▶ Indoor object tracking data:
[Start of Attachment]
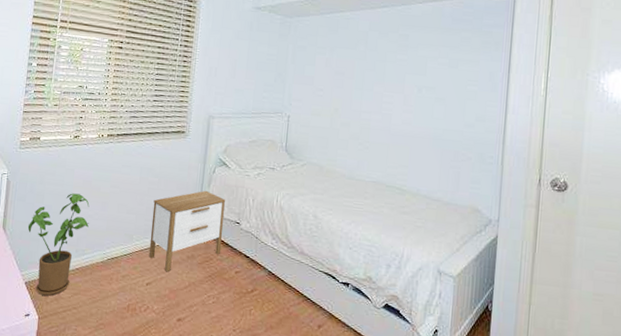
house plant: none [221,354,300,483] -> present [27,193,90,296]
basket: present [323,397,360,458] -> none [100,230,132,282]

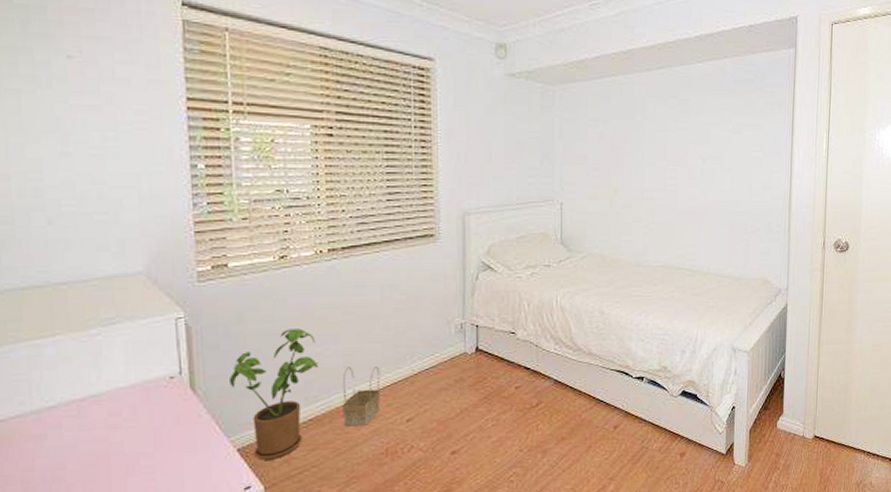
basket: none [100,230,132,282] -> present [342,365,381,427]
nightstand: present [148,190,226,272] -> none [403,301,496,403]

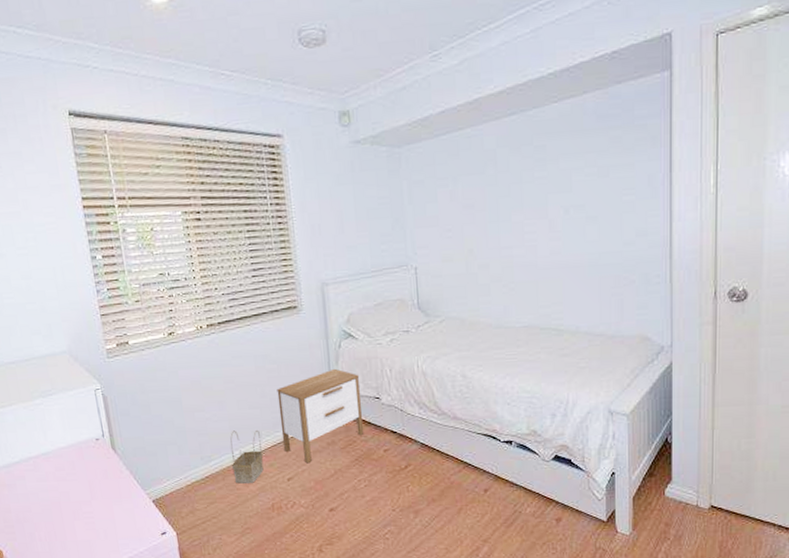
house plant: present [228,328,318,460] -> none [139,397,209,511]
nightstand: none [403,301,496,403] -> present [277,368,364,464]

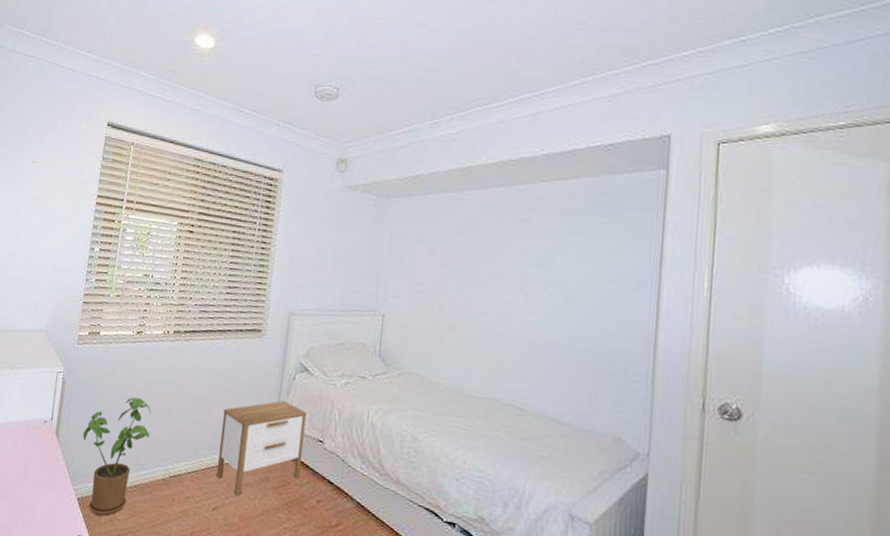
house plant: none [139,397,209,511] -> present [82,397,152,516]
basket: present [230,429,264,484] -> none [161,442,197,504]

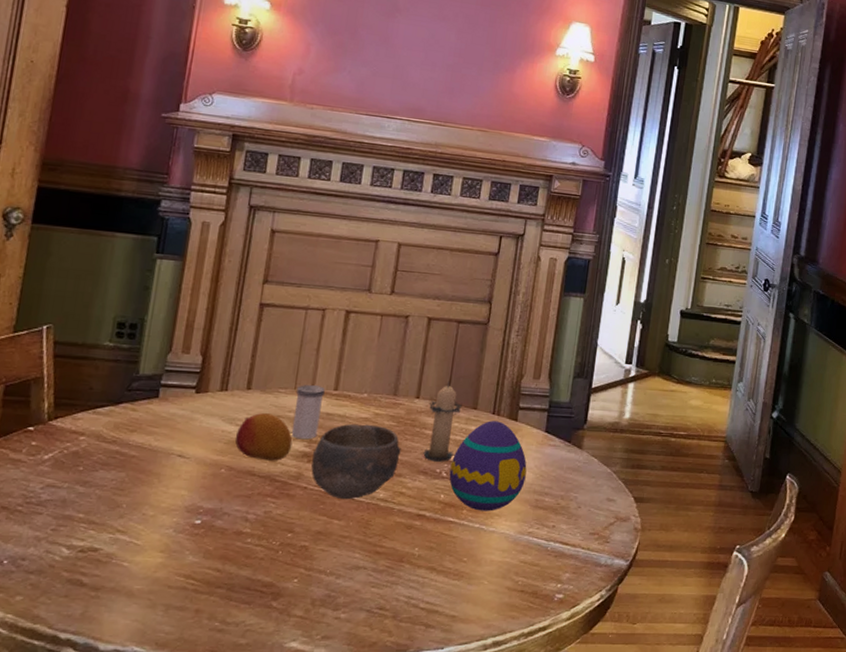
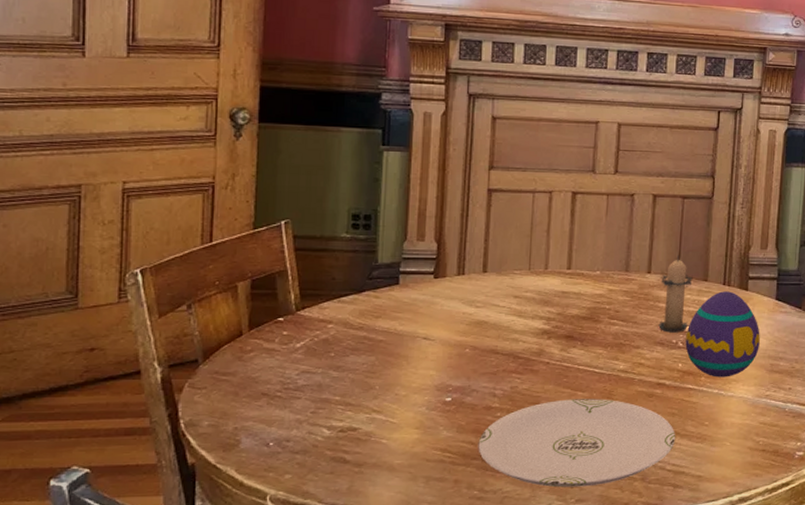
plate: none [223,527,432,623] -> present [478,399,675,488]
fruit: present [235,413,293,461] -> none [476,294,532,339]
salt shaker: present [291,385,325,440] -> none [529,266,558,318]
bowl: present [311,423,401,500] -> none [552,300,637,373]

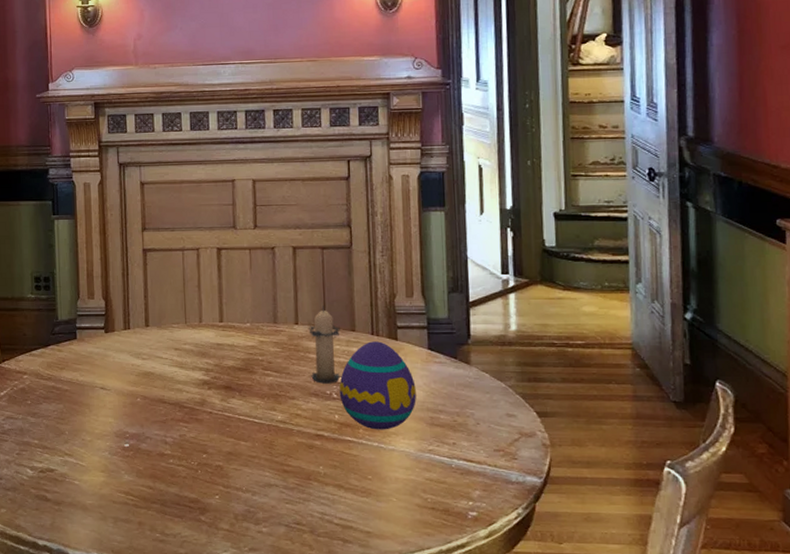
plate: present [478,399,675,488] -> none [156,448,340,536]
[End of Attachment]
▶ GOAL OF THE EXERCISE:
Search the entries above for "house". Show every line that has it.

▶ COMPLETED EXERCISE:
house plant: none [221,354,300,483] -> present [27,193,90,296]
house plant: present [228,328,318,460] -> none [139,397,209,511]
house plant: none [139,397,209,511] -> present [82,397,152,516]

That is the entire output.